AgA
AgA

Reputation: 2126

Regex hangs for a pattern match

I've the input file here (please extract it) and the code below. Just after print "pat=\n"; it hangs in the pattern match while I see in Windows Task manager Perl(v5.010000) taking 25% CPU time:

use strict;
open FP, "<default.php" or die "can't read";

$/ = undef;    

my $content = <FP>;

while ( $content =~ /(['"])([^\s\x00-\x1f]{300,})\1/gs ) {
#looks like we've found base encoded string etc
    my $subpat = $2;
    print "pat=<$subpat>\n";
    if ( $subpat =~ m#(?:(....).{5,30}(?=\1)){50}#s ) {
      print "hello world";
    } else {
      die("");
    }
    exit;
}

EDIT: Ideally what I want to figure out any uniform repeating pattern of bytes (length:4) in contiguous groups (max 50) in which each group size could be 4+30 bytes max and 4+5 bytes min.

For example (repeating '=>' in each group of size 1 to 30 bytes):

'cs'=>'Czech','da'=>'Danish','nl'=>'Dutch','fi'=>'Finnish','fr'=>'French','de'=>'German','el'=>'Greek',

The line : print "pat=\n"; prints the following and hangs:

pat=<,'hr'=>'Croatian','cs'=>'Czech','da'=>'Danish','nl'=>'Dutch','fi'=>'Finnish','fr'=>'French','de'=>'German','el'=>'Greek','hi'=>'Hindi','it'=>'Italian','ja'=>'Japanese','ko'=>'Korean','no'=>'Norwegian','pl'=>'Polish','pt'=>'Portuguese','ro'=>'Romanian','ru'=>'Russian','es'=>'Spanish','sv'=>'Swedish','ca'=>'Catalan','tl'=>'Filipino','iw'=>'Hebrew','id'=>'Indonesian','lv'=>'Latvian','lt'=>'Lithuanian','sr'=>'Serbian','sk'=>'Slovak','sl'=>'Slovenian','uk'=>'Ukrainian','vi'=>'Vietnamese','sq'=>'Albanian','et'=>'Estonian','gl'=>'Galician','hu'=>'Hungarian','mt'=>'Maltese','th'=>'Thai','tr'=>'Turkish','fa'=>'Persian','af'=>'Afrikaans','ms'=>'Malay','sw'=>'Swahili','ga'=>'Irish','cy'=>'Welsh','be'=>'Belarusian','is'=>'Icelandic','mk'=>'Macedonian','yi'=>'Yiddish','hy'=>'Armenian','az'=>'Azerbaijani','eu'=>'Basque','ka'=>'Georgian','ht'=>>

Upvotes: 2

Views: 1108

Answers (2)

JRFerguson
JRFerguson

Reputation: 7516

A good way to visually see backtracking and its cost is to model your regular expression with Regexp::Debugger

An excellent companion is Jeffrey Friedl's "Mastering Regular Expressions" which discusses backtracking in detail.

Upvotes: 1

bdonlan
bdonlan

Reputation: 231113

Perl regexes aren't particularly smart.
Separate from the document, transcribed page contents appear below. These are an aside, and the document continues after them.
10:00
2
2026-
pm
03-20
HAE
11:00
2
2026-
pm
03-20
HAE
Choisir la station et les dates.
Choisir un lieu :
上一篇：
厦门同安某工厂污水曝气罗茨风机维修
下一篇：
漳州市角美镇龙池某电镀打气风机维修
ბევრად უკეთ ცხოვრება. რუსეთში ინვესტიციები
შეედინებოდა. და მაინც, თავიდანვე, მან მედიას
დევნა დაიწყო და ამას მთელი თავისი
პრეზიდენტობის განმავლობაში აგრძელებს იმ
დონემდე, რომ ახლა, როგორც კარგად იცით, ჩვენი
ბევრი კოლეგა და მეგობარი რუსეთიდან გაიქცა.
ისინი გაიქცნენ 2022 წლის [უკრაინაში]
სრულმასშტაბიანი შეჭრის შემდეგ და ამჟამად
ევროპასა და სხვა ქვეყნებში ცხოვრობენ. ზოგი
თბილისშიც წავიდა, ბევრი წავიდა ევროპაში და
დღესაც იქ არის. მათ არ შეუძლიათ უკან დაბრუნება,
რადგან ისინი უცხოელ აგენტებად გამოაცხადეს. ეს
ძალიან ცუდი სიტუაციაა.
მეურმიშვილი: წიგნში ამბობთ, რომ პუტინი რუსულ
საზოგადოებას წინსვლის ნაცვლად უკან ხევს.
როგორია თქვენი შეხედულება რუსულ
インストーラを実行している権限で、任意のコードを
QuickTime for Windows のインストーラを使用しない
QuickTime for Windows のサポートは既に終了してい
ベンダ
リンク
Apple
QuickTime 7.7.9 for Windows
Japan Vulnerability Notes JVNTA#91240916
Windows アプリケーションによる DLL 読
Your pattern is implemented with backtracking - basically, at each decision point (eg, the unanchored start, or the {5,30}), the regex saves its state on a stack, and continues forward with the smallest possible match. If it gets stuck, it pops a level off the stack.

Usually this works pretty well, because the size of the input is limited, there are literal or character class matches in there to cut off failed matches early, and the use of nested variable repetition directives are limited. Additionally, when backtracking is not present, regexes can be converted (in theory, although perl does not do this) into a deterministic finite automaton, which can be executed efficiently.

Here, you have a lot of wildcard matches, a large input string, plus what's effectively a 50-iteration loop, with a 25-ply branch in the middle, with a loop around it to try to find the start and end of the match. Your regex might have to backtrack 25^50 times in the worst case, and that's without even considering the lack of a start or end anchor.

So you'll need to figure out a cleverer way to make this algorithm work. Try just generating every 4-character substring of the string, and counting occurrences. For each substring that appears more than once, examine the offsets of the matches found to see if you have your pattern.